### INFORMATION SHOWN
┌──
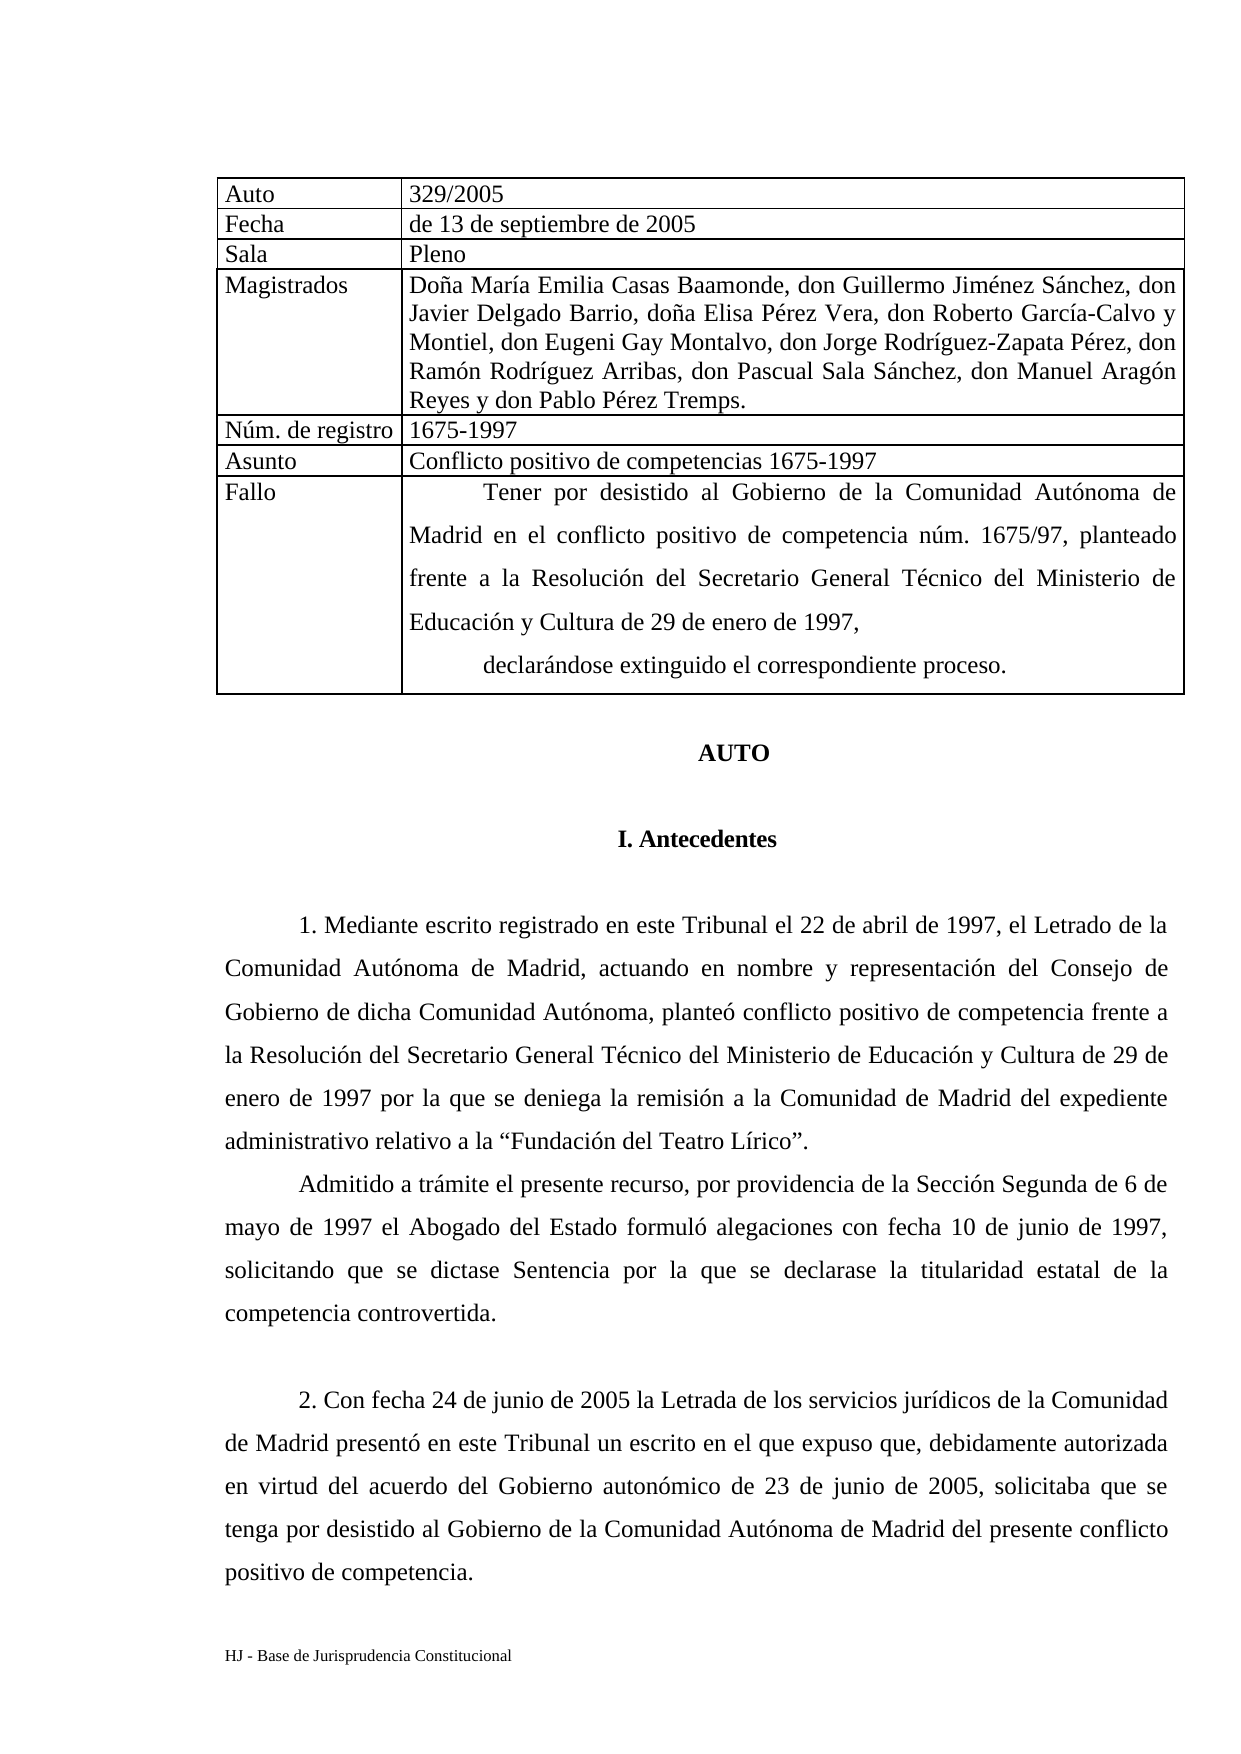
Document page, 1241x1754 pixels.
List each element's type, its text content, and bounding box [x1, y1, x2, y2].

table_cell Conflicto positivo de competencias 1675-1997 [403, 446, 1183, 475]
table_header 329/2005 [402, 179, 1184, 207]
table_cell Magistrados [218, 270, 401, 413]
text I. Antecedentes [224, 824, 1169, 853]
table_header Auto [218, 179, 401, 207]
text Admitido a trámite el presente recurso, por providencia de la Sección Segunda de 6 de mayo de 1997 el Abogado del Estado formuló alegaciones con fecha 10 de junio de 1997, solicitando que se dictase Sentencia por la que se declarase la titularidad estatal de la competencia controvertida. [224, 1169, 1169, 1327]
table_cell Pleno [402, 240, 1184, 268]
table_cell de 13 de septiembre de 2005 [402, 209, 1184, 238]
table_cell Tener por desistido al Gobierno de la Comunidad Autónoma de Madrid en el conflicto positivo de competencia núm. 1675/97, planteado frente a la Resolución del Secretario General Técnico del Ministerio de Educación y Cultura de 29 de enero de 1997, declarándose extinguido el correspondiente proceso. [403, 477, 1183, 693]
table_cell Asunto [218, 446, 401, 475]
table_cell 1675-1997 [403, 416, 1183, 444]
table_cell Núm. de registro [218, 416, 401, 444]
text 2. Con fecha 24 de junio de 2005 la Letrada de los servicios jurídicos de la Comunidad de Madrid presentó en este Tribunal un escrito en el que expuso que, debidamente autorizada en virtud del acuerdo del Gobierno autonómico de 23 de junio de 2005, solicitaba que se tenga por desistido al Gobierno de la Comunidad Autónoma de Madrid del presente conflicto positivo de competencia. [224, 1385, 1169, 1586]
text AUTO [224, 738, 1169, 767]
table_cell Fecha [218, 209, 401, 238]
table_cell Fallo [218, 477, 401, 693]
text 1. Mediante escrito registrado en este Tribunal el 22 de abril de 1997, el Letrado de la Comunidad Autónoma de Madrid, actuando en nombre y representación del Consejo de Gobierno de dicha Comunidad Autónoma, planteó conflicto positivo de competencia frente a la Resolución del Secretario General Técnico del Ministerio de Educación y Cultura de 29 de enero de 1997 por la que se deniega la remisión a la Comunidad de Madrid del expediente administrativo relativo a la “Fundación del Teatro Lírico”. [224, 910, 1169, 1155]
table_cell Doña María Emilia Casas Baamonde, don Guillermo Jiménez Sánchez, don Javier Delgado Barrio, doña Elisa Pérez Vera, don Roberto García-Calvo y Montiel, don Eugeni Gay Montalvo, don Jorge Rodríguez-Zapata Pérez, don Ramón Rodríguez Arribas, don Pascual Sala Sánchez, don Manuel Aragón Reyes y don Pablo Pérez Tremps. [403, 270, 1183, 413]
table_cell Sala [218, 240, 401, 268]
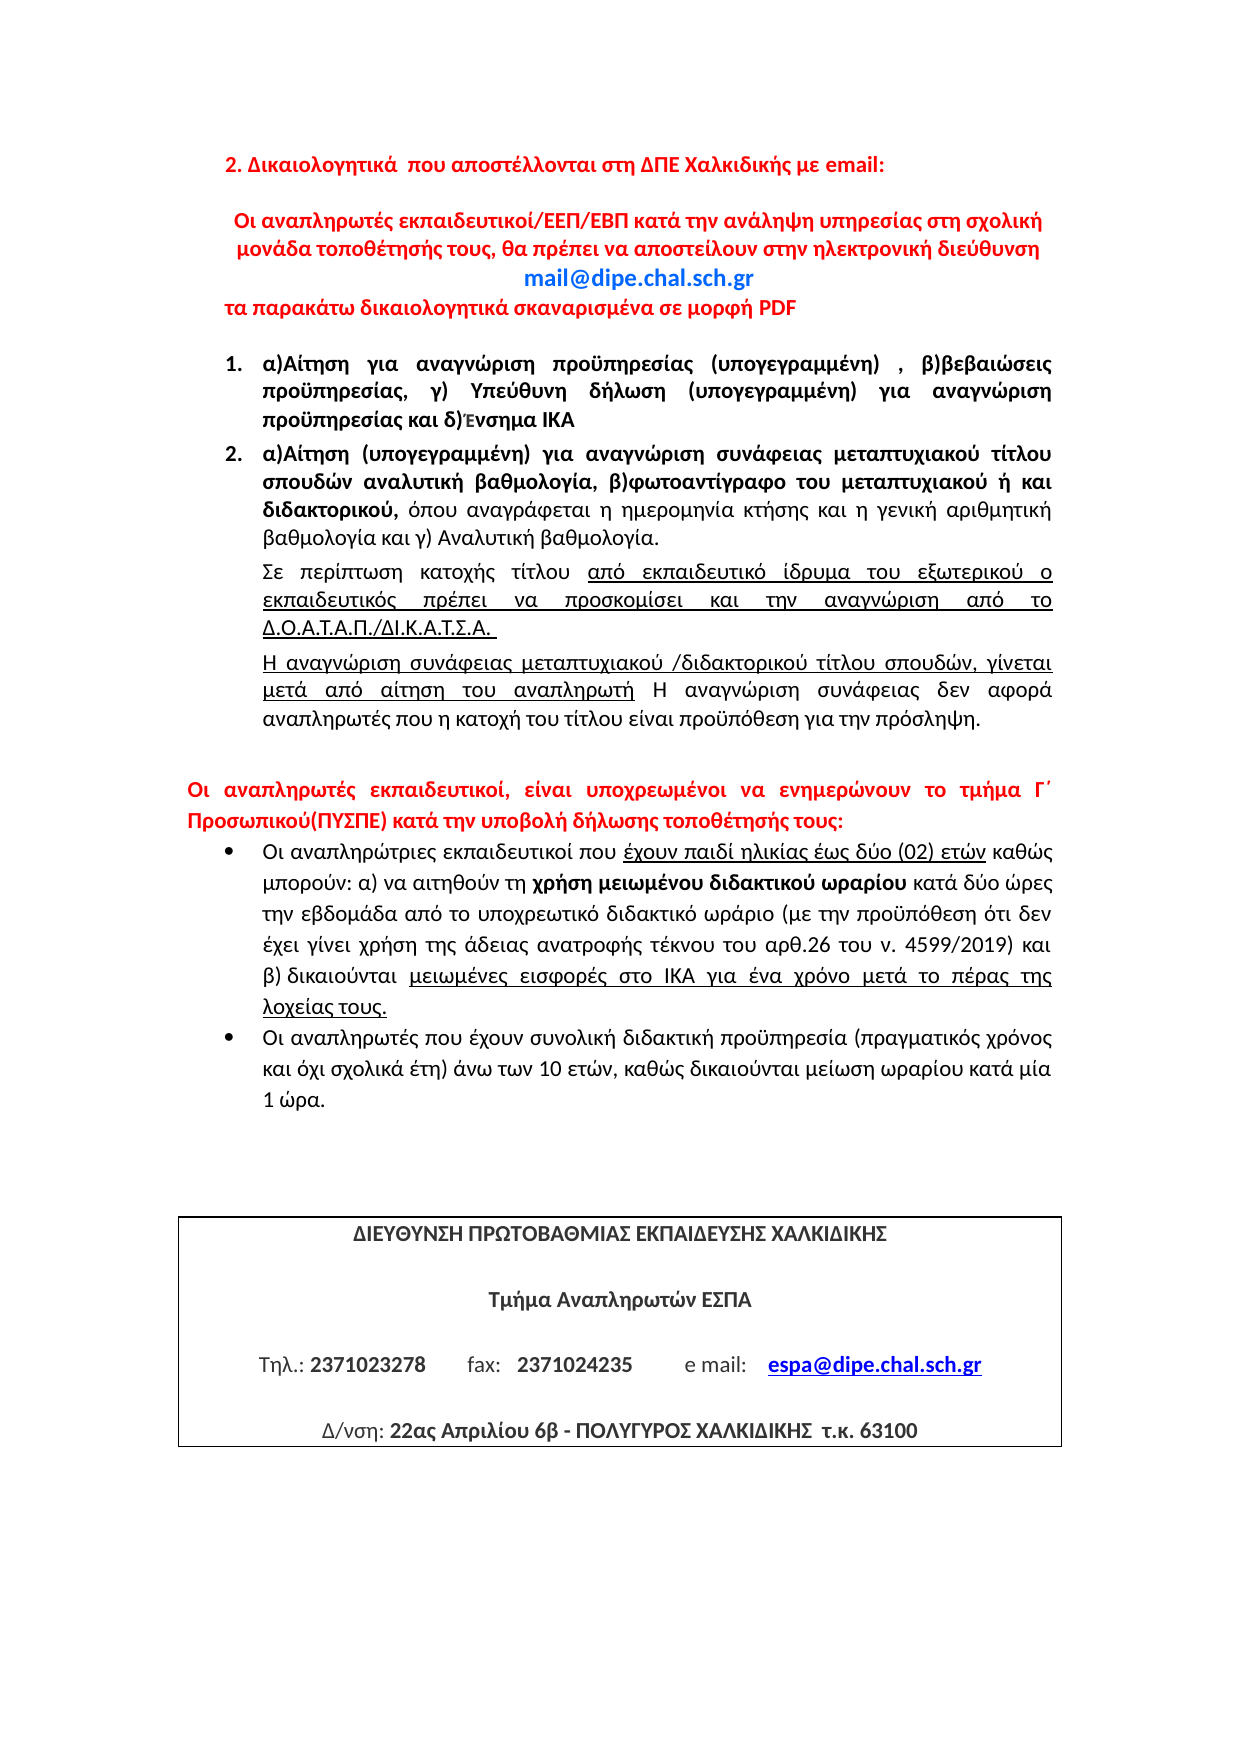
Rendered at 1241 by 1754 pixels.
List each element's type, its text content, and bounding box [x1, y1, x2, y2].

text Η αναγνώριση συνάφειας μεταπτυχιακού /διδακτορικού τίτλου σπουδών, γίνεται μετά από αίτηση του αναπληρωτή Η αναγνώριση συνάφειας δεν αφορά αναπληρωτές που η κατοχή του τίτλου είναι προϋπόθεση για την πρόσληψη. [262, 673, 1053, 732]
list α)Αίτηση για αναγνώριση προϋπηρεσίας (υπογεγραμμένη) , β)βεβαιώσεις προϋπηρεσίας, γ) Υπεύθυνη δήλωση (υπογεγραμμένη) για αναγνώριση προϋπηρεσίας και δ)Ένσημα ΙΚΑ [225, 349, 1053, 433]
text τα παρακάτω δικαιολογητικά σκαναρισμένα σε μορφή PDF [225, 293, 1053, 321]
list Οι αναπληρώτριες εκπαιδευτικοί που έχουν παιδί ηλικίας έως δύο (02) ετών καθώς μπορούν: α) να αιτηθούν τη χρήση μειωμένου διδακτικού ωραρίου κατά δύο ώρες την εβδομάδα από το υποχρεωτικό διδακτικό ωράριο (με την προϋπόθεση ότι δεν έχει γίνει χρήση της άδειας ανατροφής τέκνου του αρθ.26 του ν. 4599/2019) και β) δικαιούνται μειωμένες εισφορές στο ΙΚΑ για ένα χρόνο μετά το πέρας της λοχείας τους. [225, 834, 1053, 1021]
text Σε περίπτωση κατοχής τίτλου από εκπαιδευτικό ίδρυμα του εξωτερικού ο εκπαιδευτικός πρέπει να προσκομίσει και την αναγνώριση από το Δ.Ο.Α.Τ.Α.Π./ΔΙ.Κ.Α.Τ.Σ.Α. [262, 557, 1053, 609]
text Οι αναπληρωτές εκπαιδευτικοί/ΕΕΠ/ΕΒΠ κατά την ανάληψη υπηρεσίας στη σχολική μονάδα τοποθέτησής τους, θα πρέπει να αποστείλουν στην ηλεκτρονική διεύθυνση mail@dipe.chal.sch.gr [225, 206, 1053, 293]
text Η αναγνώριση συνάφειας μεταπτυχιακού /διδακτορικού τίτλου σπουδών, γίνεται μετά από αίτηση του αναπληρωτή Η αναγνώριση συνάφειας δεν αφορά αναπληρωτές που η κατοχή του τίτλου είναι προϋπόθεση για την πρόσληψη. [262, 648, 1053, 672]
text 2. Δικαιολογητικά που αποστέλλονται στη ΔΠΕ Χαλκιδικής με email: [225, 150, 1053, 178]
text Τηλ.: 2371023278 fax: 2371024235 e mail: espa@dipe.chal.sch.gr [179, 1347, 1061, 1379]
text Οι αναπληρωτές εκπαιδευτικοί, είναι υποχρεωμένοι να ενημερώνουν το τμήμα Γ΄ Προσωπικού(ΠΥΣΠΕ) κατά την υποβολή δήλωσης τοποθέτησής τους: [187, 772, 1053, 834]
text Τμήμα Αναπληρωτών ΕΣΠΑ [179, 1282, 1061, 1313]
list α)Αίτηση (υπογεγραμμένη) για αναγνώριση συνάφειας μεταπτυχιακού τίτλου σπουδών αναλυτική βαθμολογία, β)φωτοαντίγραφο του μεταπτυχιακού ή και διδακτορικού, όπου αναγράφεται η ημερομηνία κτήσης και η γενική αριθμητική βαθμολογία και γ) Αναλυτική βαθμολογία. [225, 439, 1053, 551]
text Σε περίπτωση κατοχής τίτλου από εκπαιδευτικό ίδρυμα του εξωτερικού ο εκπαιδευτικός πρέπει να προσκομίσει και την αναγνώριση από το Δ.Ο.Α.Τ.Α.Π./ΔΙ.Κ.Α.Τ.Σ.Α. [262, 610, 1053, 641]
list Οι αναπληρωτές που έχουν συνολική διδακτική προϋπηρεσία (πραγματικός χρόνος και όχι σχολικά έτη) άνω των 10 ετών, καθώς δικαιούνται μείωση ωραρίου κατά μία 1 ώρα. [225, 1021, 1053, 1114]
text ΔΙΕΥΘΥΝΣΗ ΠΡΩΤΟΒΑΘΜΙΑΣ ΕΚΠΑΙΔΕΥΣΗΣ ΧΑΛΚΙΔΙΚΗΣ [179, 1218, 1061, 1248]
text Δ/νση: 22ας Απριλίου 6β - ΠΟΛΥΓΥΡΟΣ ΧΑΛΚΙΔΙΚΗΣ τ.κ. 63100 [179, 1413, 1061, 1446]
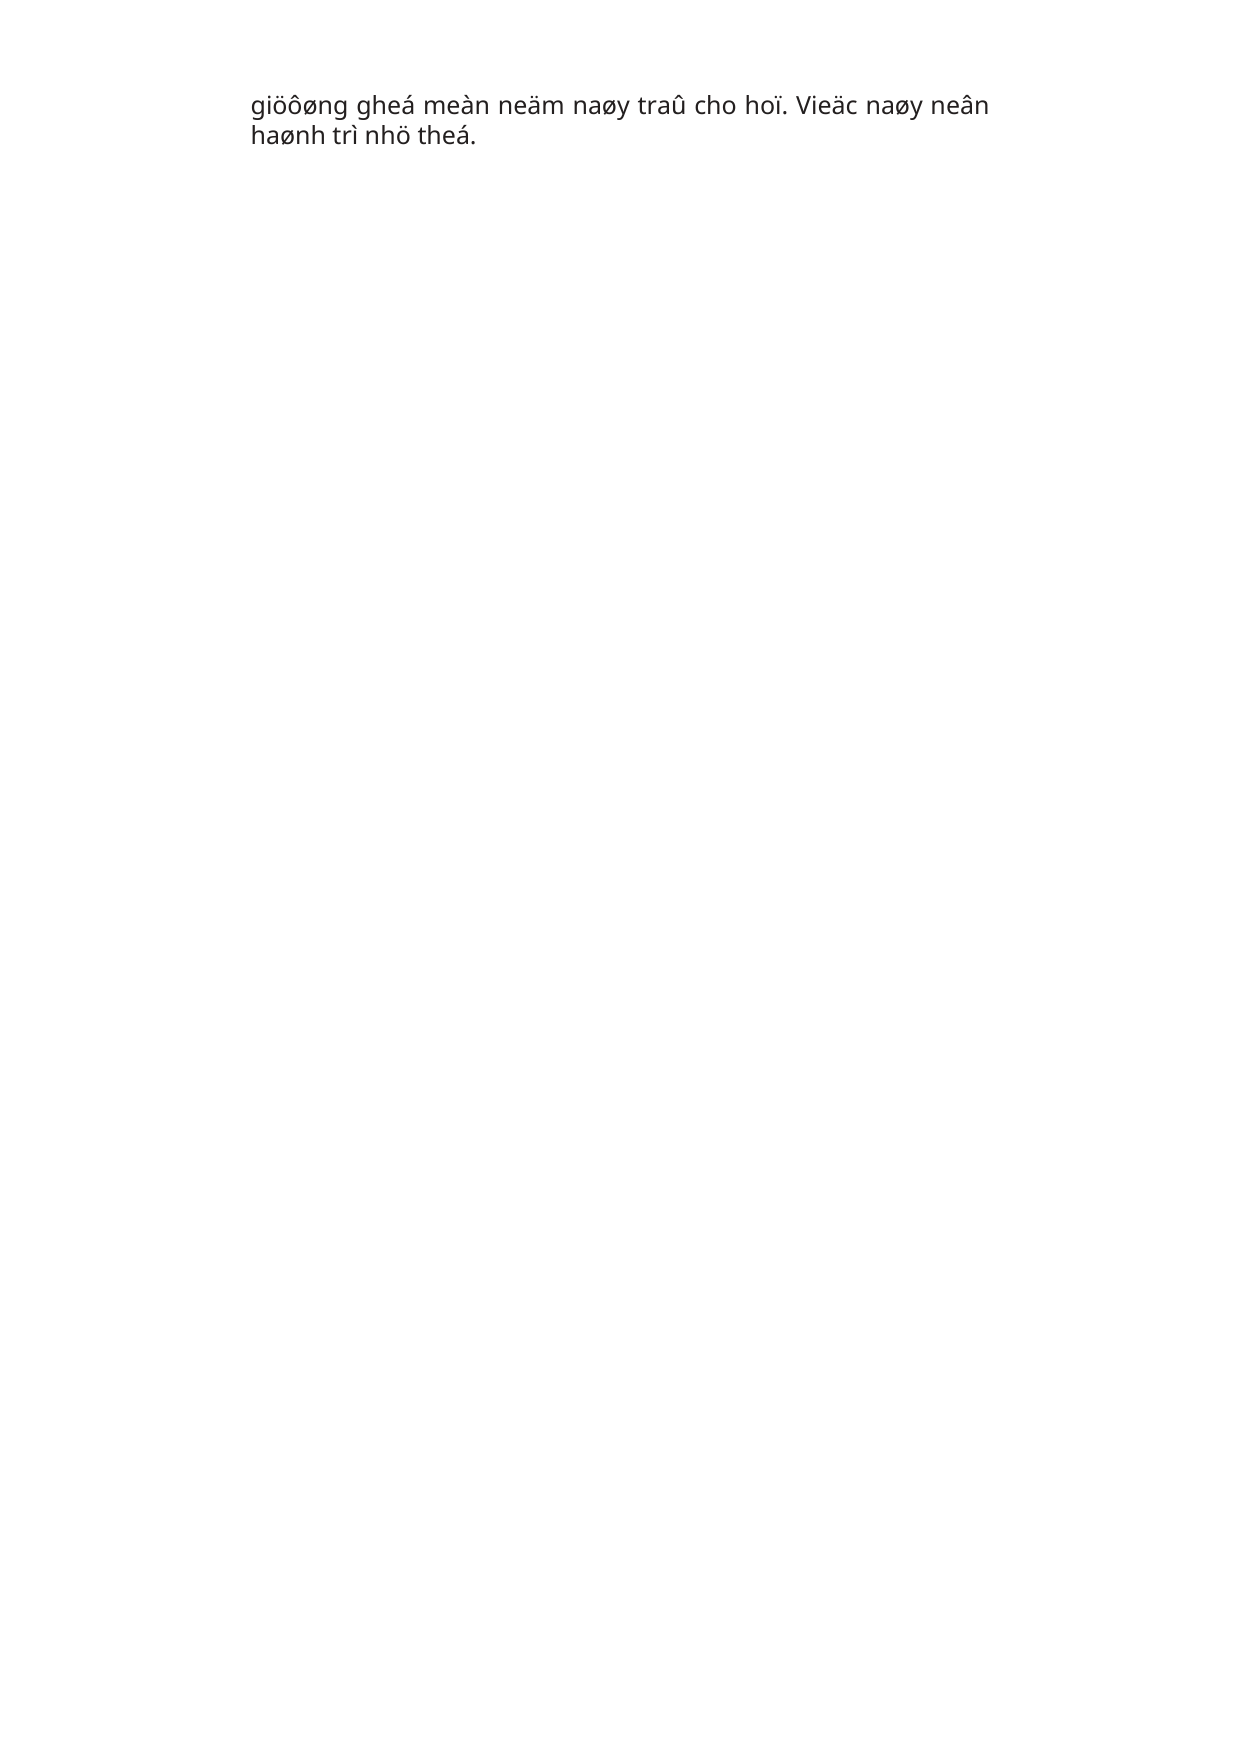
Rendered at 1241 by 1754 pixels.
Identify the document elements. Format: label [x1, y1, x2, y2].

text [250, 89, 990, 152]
└──
### WORK ORDER
Copy the line containing "Identify the document" and every line after it, through the last line of the records. Include nothing else.

### FINISHED EXERCISE
Identify the document elements. Format: label [x1, y1, x2, y2].

text [250, 89, 990, 152]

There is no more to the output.